Top of DATA SUPPLIED
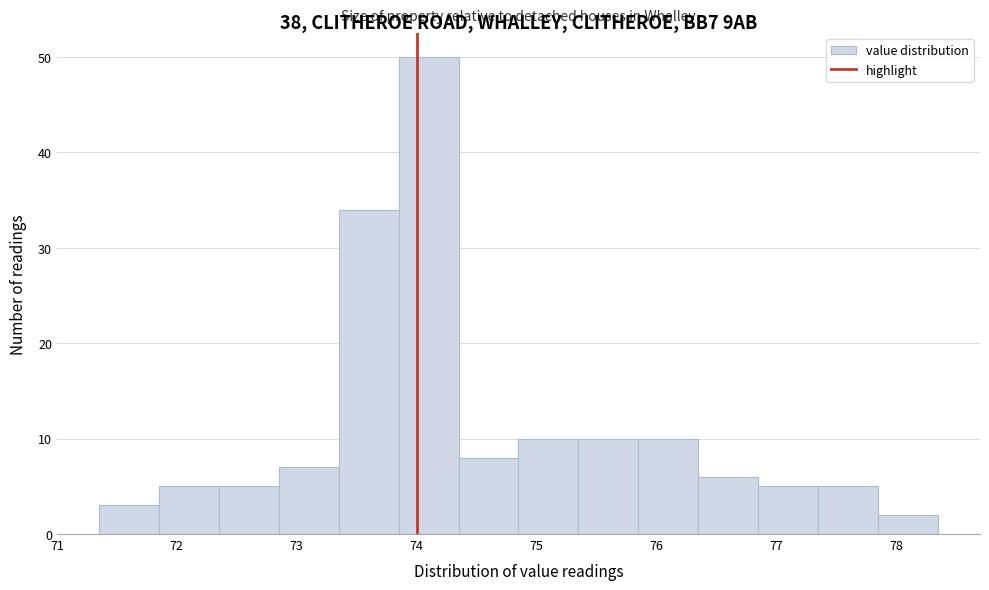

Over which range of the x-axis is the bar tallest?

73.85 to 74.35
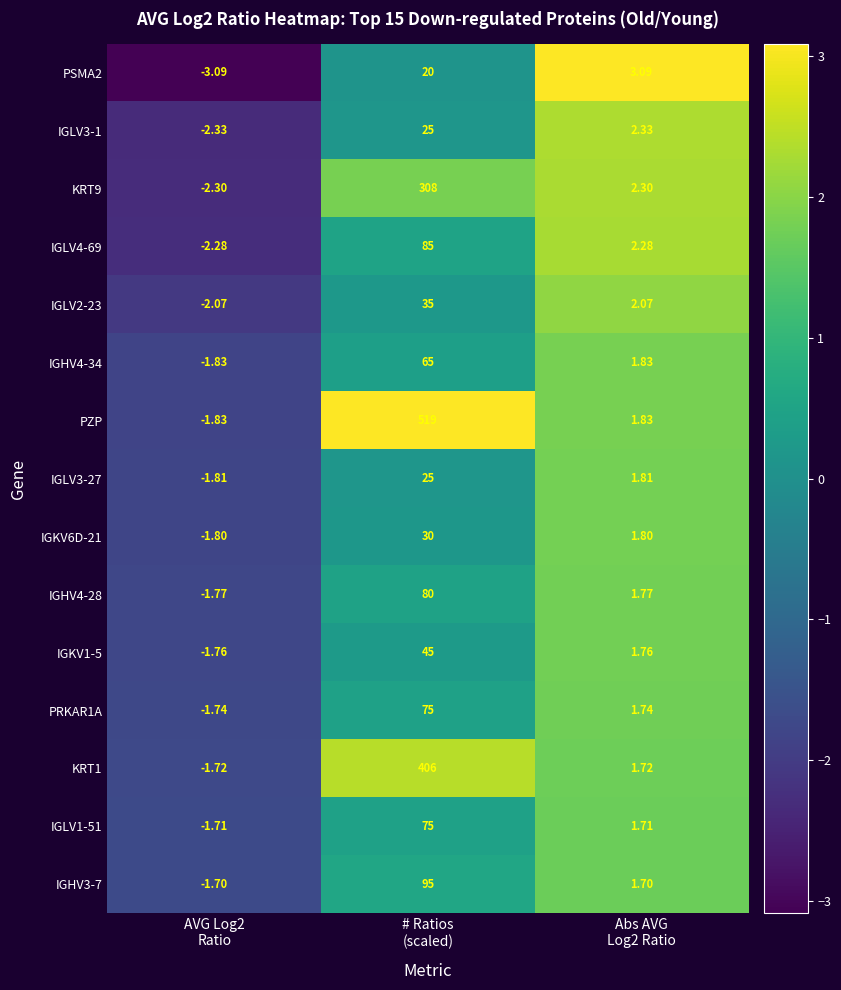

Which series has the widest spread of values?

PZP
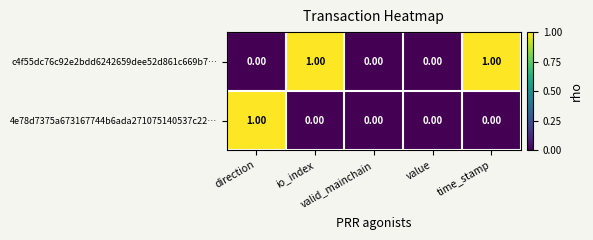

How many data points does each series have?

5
Bottom of DATA SUPPLIED
→ **PROBLEM REQUIREMENTS**: Copy each of the items above word for word, leaving out the pictures.

→ **SOLUTION TO THIS TASK**:
Over which range of the x-axis is the bar tallest?

73.85 to 74.35

Which series has the widest spread of values?

PZP

How many data points does each series have?

5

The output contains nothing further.